The top-level paper.tex
file, which you’d expect to only contain links to subfiles, actually looks like it has a lot of editing going on. This is actually because I didn’t move things out to subfiles until somewhat late into the paper. To fix that problem, I went through each of the commits editing paper.tex
manually, and recorded them in the counts for each section that way.
Some sections were once two parts and became one (like the Example and Overview). Also, some files moved around in ways that Git didn’t track. So the totals above need to be recombined into per-section, not per-file, counts.
Conclusion
This produces:
Section | Current | Added | Multiplier |
---|---|---|---|
[macros] | 38 | +297 | 7.8 |
[paper] | 98 | +484 | 4.9 |
Abstract | 45 | +392 | 8.7 |
Introduction | 139 | +1393 | 10.0 |
Overview | 382 | +2562 | 6.7 |
Framework | 389 | +1462 | 3.8 |
Consistency Model | 173 | +423 | 2.4 |
Algorithm | 175 | +458 | 2.6 |
Models | 146 | +247 | 1.8 |
Applications | 246 | +827 | 3.4 |
Related Work | 231 | +550 | 2.4 |
Future Work | 26 | +80 | 3.1 |
As expected, the biggest churn was seen in the introduction, abstract, and overview, and also (strangely) the macro file. The least churn was in the consistency model through related work sections, with “Models”, which describes ways to embed some earlier work into our approach, having the least churn.
Overall, the numbers support my impression that we wrote many, many introductions and overviews, while the remainder of the paper sailed through easily. What I didn’t realize was just how stark the difference was. For example, the abstract, introduction, and overview together contain 566 lines, which required 4292 lines of editing to produce (a multiplier of about 7.5×). The rest of the paper is 1386 lines, and required only 4047 lines of editing to produce (a multiplier of 2.9×). Maybe seasoned paper-writers know this, but I’m surprised: we spent less time writing and editing the technical 71% of the paper, then we did editing the non-technical 29%.

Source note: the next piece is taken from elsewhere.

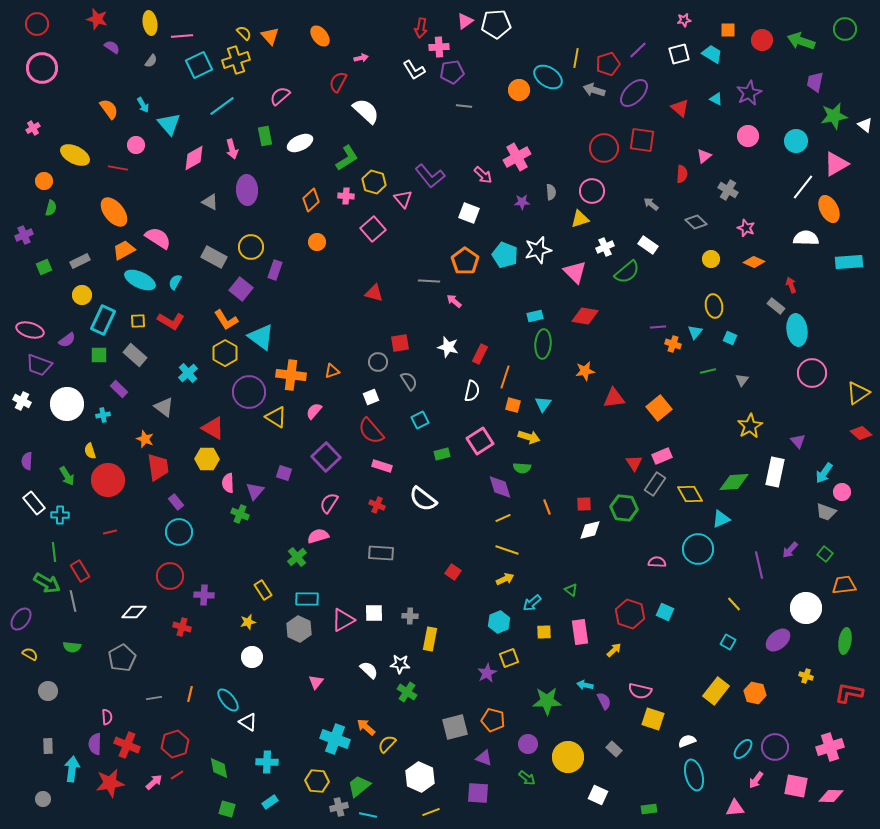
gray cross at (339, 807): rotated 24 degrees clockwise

Here’s hoping that with practice, I’ll have a better idea of how to write introductions and overviews, and that this contrast will lighten. Until then, I know to budget way more time toward the introductory sections.
Consider running a similar analysis for your papers. Which sections took the most work? The least?
Edit: I went calculated the allocation of lines changed between “Models” and “Applications”, which were a single section at first but later split. I also dug up and added up an abortive total rewrite to the Introduction which was on a branch I had not counted when I first wrote this post.
Footnotes:
Merge commits are a special case: the first two characters matter, since there are two files. I checked manually, and there aren’t any substantial merge commits to worry about.